It can’t be that hard to manage free expression on campus
Refereeing the free expression environment on a college campus can be challenging at times. But it shouldn’t be impossible, either. That’s what it looked like, however, when confused presidents of some elite colleges performed ineptly in front of a recent congressional hearing. The dreadful performance by the presidents of Harvard, MIT and Penn demonstrates just how confused the nation’s bastions of learning are these days, both intellectually and morally.
One would think being able to lead a university intellectually would be the number one requirement for a college president. That three presidents of the nation’s supposed top-tier universities can’t articulate the workings for academic free expression tells the nation a lot about today’s intellectual climate in higher education.
It is sad to think that college presidents are being hired by boards of trustees without apparently ascertaining whether their administrators can speak with clarity about fundamental free expression principles and their implementation.

Records provided:
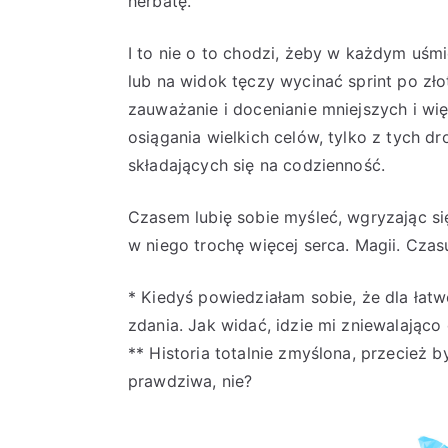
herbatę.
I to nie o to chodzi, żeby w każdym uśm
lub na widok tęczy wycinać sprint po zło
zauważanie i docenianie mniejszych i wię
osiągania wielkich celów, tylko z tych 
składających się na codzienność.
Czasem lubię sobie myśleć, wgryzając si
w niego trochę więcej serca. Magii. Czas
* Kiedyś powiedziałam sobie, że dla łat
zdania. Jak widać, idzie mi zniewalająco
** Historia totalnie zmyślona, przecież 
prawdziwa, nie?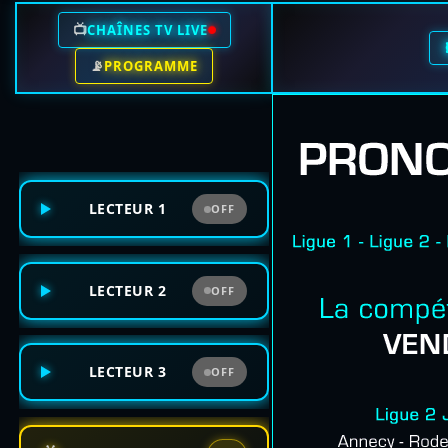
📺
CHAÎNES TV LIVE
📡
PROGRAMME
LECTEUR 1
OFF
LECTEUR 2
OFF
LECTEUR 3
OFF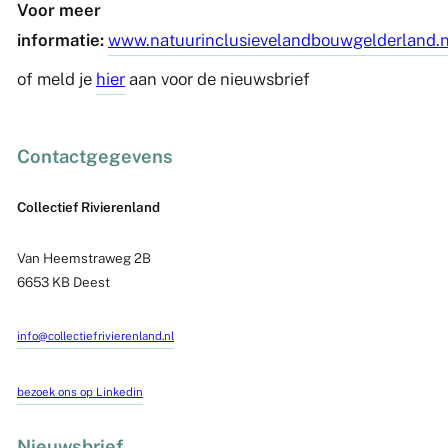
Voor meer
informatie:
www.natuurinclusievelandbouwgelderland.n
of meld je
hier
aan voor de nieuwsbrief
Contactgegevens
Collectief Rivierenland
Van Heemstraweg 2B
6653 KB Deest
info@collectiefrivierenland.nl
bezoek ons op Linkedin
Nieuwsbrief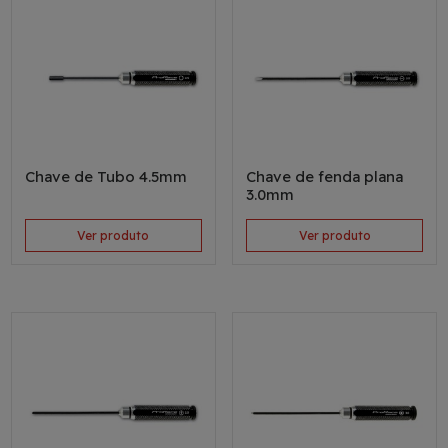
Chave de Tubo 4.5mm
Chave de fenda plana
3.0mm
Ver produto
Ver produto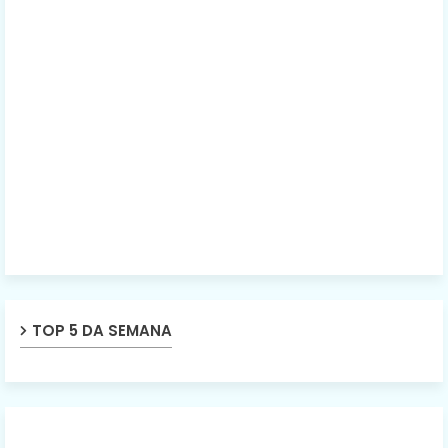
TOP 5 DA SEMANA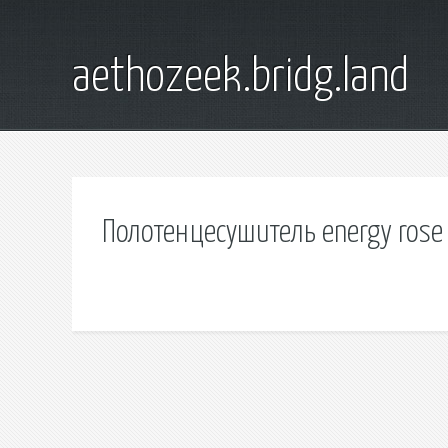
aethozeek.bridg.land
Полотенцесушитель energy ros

Problems to solve:
A) From the campus free expression article, write out the stretch from "One would think" through "in higher education.".
B) According to the campus free expression article, why does the presidents' inability to explain academic free expression say something about higher education's intellectual climate? Answer in one to three sentences.
C) Translate this sentence from the campus free expression article into Spanish: "Refereeing the free expression environment on a college campus can be challenging at times."
Work only from the campus free expression article.

Solved tasks:
A)
One would think being able to lead a university intellectually would be the number one requirement for a college president. That three presidents of the nation’s supposed top-tier universities can’t articulate the workings for academic free expression tells the nation a lot about today’s intellectual climate in higher education.

B) The article holds that the ability to lead a university intellectually should be a college president's first requirement. When three presidents of supposedly top-tier universities cannot articulate how academic free expression works, it reveals a great deal about the intellectual state of higher education.

C) Arbitrar el entorno de la libre expresión en un campus universitario puede resultar difícil a veces.